I Will Sing My Praise to You
Emtro Gospel/Beracah Records 2008
As a teenager, Canzetta “Candi” Staton sang gospel with her sister Maggie and the Harrison girls Naomi and Nettie Mae as the Jewell Gospel Singers. They recorded for Aladdin in 1953, and two years later shifted to the mid-South’s Excello and Nashboro labels, where they were known as the Jewel Gospel-Aires and the Jewel Gospel Trio, respectively. Some of the group’s top singles from the mid-50s included “Many Little Angels in the Band” and the appropriately unhurried “Too Late,” featuring Candi on lead.
In the 1970s, Candi made her mark on the disco generation with the smash dance hit “Young Hearts Run Free.” A life filled with challenges eventually drew her back to singing for the Lord. Her latest release, I Will Sing My Praise to You, is out on Troy Sneed’s Emtro label, the same company that gave you the sensational Bonafide Praisers.

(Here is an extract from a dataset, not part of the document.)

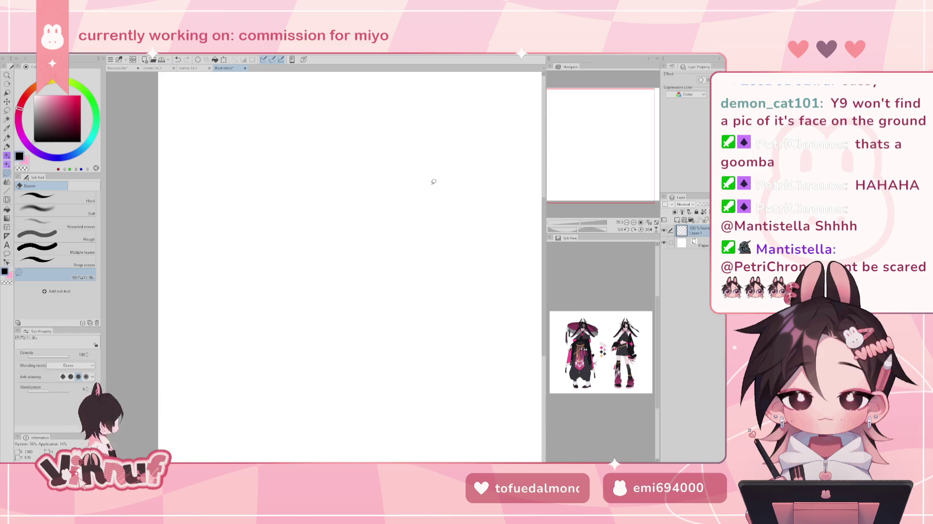
Close the blank illustration without saving and switch to the thank-you hoodie artwork
click(245, 68)
click(371, 202)
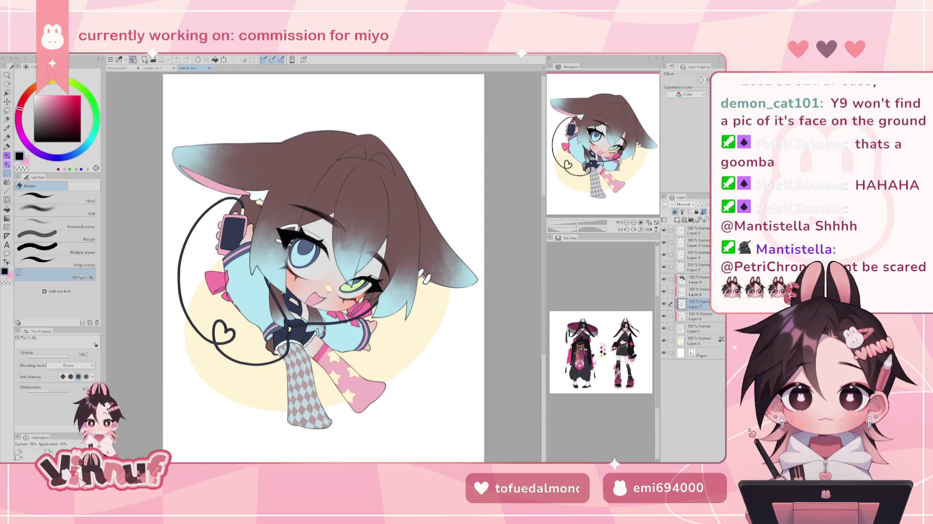
click(122, 68)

On her new CD, Candi sings through a variety of styles, from the slow and emotional praise and worship music that opens the album to Christian power pop (“Our God Saves”) and even through a little Kraftwerk-like techno on “I Will Rejoice.” Of course, there’s plenty of bluesy gospel here, such as “Just Jesus,” on which Candi delivers some personal testimony. Gospel blues also supports “Don’t Miss Your Moment” and the poignant “Grace, They Call it Amazing.” “Butterfly” has an infectious hand-clapping chorus with a sanctified backbeat and is one of the CD’s highlights. The final track, “It’s Your Season,” hearkens back to Candi’s glam days on the disco stage, with aggressive dance beats propelling the performance forward.
Candi Staton emotes, testifies and teaches without any of the histrionics. It’s as if she’s just standing on the altar of the church, sharing her story matter-of-factly, warts and all, a sacred recitative delivered with the gut-wrenching fire of a singing evangelist and the dignity and wisdom of Maya Angelou. Even on cheerily charming songs such as “Undignified” (“I’ve got to get radical for the Lord”), Candi can evoke a far-distant cry in her voice.

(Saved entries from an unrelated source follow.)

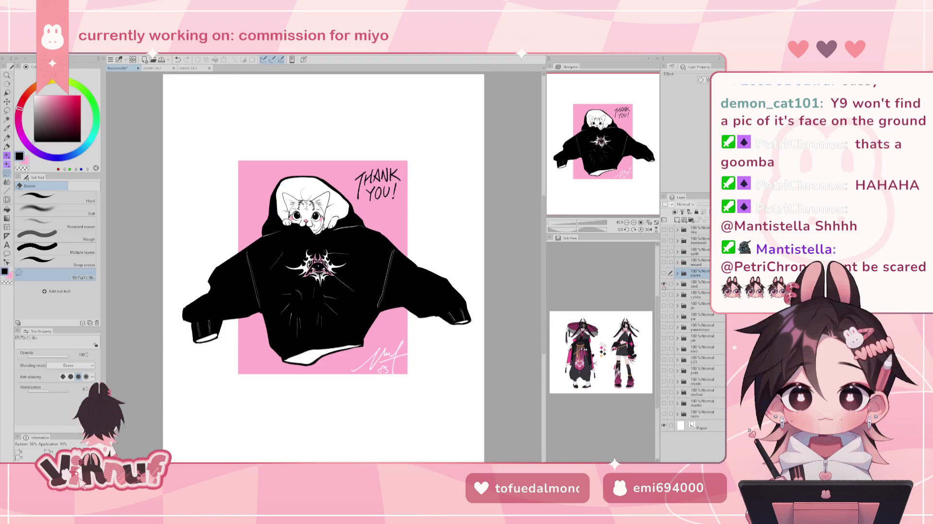
click(664, 283)
click(664, 273)
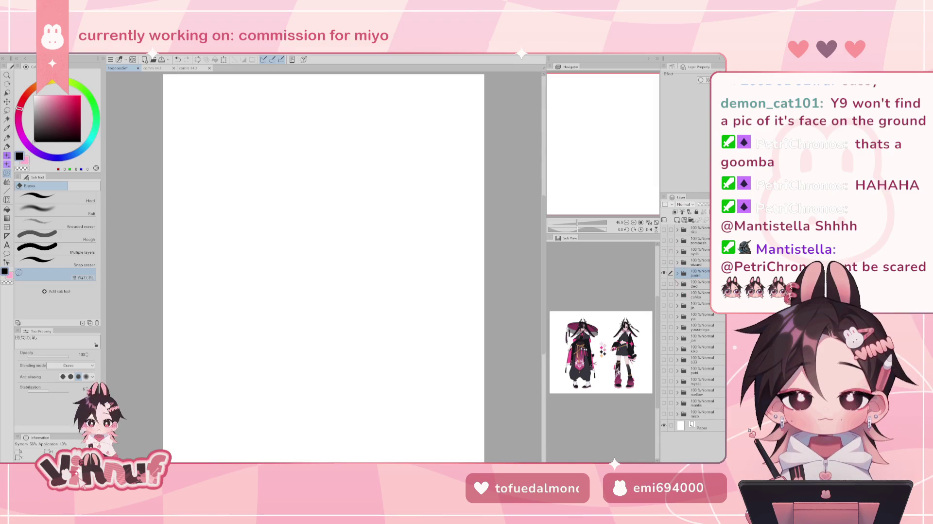
click(664, 284)
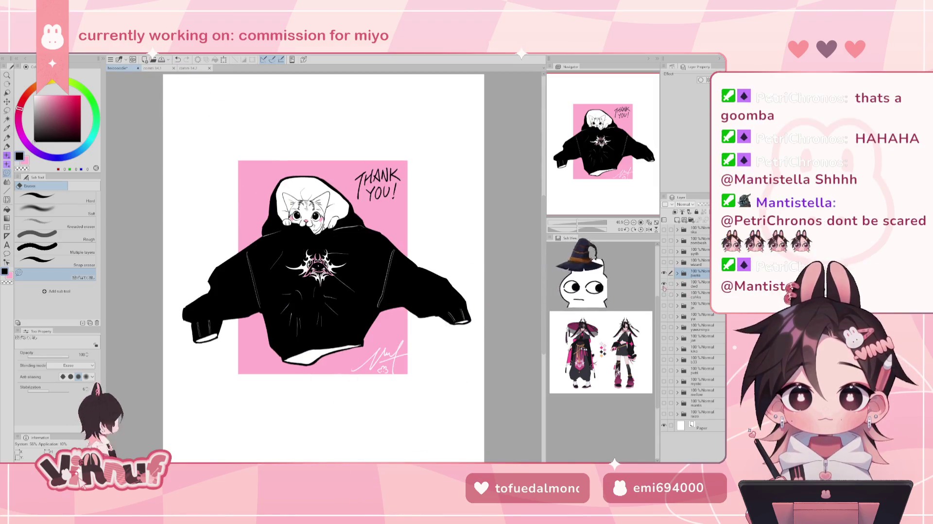
click(664, 284)
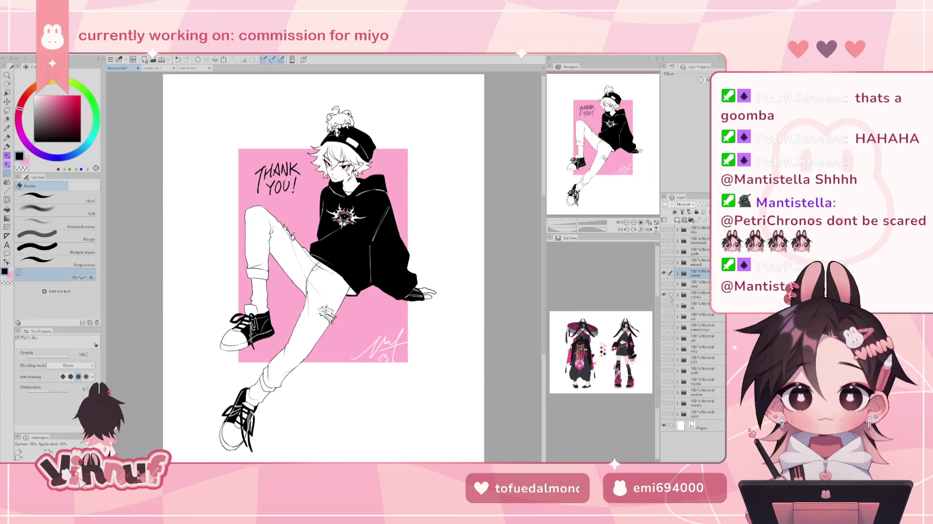
click(664, 305)
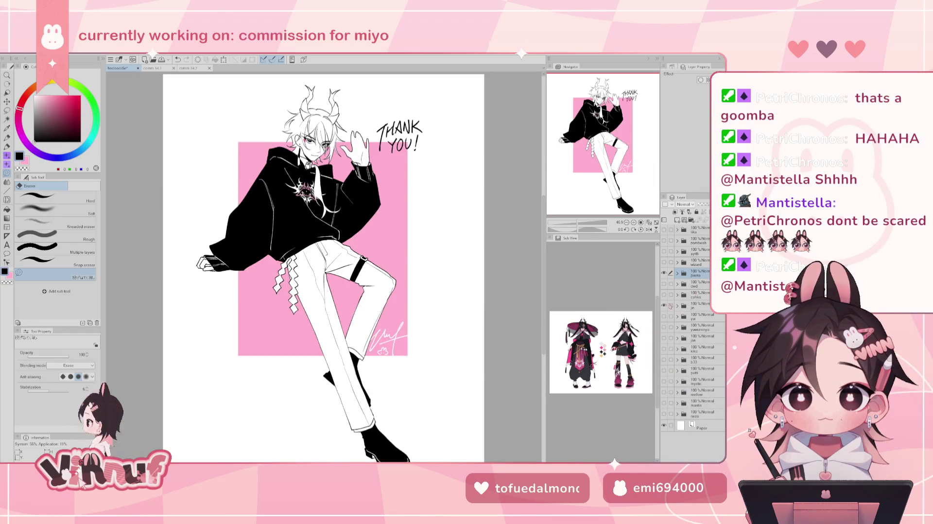
click(664, 305)
Cycle folder visibility through the hoodie girl, bunny-eared girl and horned figure drawings
click(664, 316)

Her background singers deserve special mention, as they are simply amazing. In many respects, the album ought to have been titled Candi Staton and the (insert name of group), because they play that prominent of a role in the production. Among the singers are Candi’s daughter Cassandra Hightower and…well, what’ya know, there’s sister Maggie Staton, too. John Brockman multi-tasks as producer as well as musician and vocalist.
Canzetta Staton has come full circle back to gospel, and we are the better for it.